The future of the touring car series DTM seems assured. According to SPIEGEL information, DTM boss Gerhard Berger will be presenting a new manufacturer at the weekend in Hockenheim: The British luxury brand Aston Martin wants to start in 2019 alongside Audi and BMW - and fill the gap that tears Mercedes with his exit to the season finale.

For the DTM, the entry of Aston Martin of existential importance. The motorsport bosses of Audi and BMW, with all their loyalty to the DTM, had made it clear that with only two works, the series was not viable. After all, the championship is about proving itself on the racetrack against immediate competitors. For months, Ex-Formula 1 driver Berger was looking for a replacement for the six Mercedes cars as a DTM boss.

Visually, the future DTM rookie comes as a racing version of the Aston Martin V8 Vantage therefore, the 154,000-euro and presented in July sports coupe from the English Gaydon. The operation does not finance and steer the Aston Martin headquarters, but under license their Swiss general importer Aston Martin St. Gallen. Its racing department AF Racing AG will start with two cars in the course of the next season, with four vehicles planned for 2020.

The relief is great

Aston Martin, famous as the car brand of movie hero James Bond 007, will transfer the construction of the racing cars and handling at the track to a German team: HWA AG from the Swabian town of Affalterbach, which has been racing DTM cars for many years - for Mercedes. Also as a developer of racing engines, HWA has made a name for itself and is in discussion for the Aston Martin project as supplier of a 600 hp 4-cylinder turbocharged engine.

Getty Images / Pixolli Studios

From 2019 not there: Mercedes has dropped out

The relief over the new entrant is especially great for Aston Martin's future rivals. When Mercedes announced last year that they would leave the DTM after 30 years to shift money and personnel into the Formula E electric racing series, anger and insecurity were high at Audi and BMW. "The DTM had already dealt a blow," says BMW Motorsport Director Jens Marquardt. It is hard work to keep the series on course and "to preserve this in my eyes very good and very relevant platform."

Problem areas have been plentiful in recent years: The ARD did not want to transfer the races, the number of spectators declined so much that they were no longer published, the cost of the works were so high that effort and earnings were in no healthy relationship.

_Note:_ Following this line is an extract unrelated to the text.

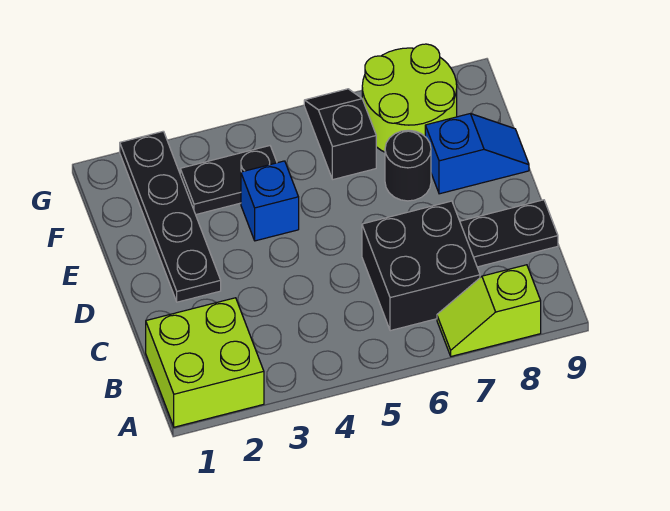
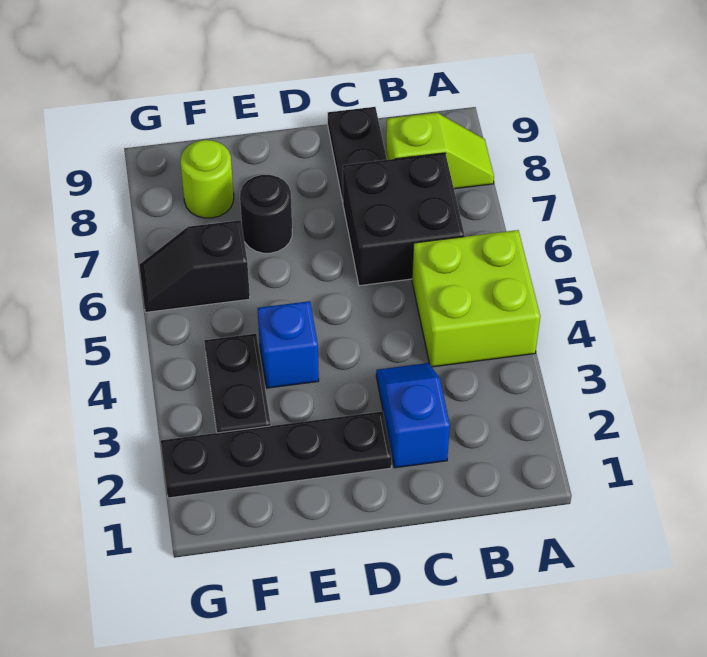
lime 2x2 brick [146,298,264,427] -> lime 2x2 brick moved to [412,230,540,367]
lime 1x2 slope [437,265,541,356] -> lime 1x2 slope turned to [386,113,494,189]
blue 1x2 slope [425,114,529,194] -> blue 1x2 slope moved to [376,363,450,468]
lime 2x2 round brick [362,44,457,152] -> lime 1x1 round brick [180,140,234,218]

"The DTM is about guys and emotions"

In this mixed situation, the automakers hired in the spring of 2017 as a reformer to the former racing driver Berger. BMW Boss Marquardt can still remember his fault analysis: "You kidnap the fans," Berger criticized. "You play chess with six or eight cars, and people do not even race." The first thing Berger ordered: He forbade the radio traffic between driver and team, thus keeping the secret strategy games.

Meanwhile, Berger and the works seem to be in line. Excessive technology has recently been frowned upon, uniform components contribute to cost containment. "The DTM should be about types and emotions," says Marquardt, "The race should not be decided by an army of engineers," but on the driving skills, the set-up of the car and the right racing tactics. " Berger wants "hard-hitting racing," a strictly fan-oriented show, or, as he puts it, "the ride on the cannonball."

Therefore, the ten-time Grand Prix winner with the access Aston Martin is far from the finish. Another, fourth participant would be desirable on sight. The Tyrolean believes that he has laid the foundations for the adaptation of the DTM regulations to the Japanese touring car series. As early as 2019, two joint races of the two championships will take place. The dates are also to be announced during the season finale on Saturday and Sunday at the Hockenheimring.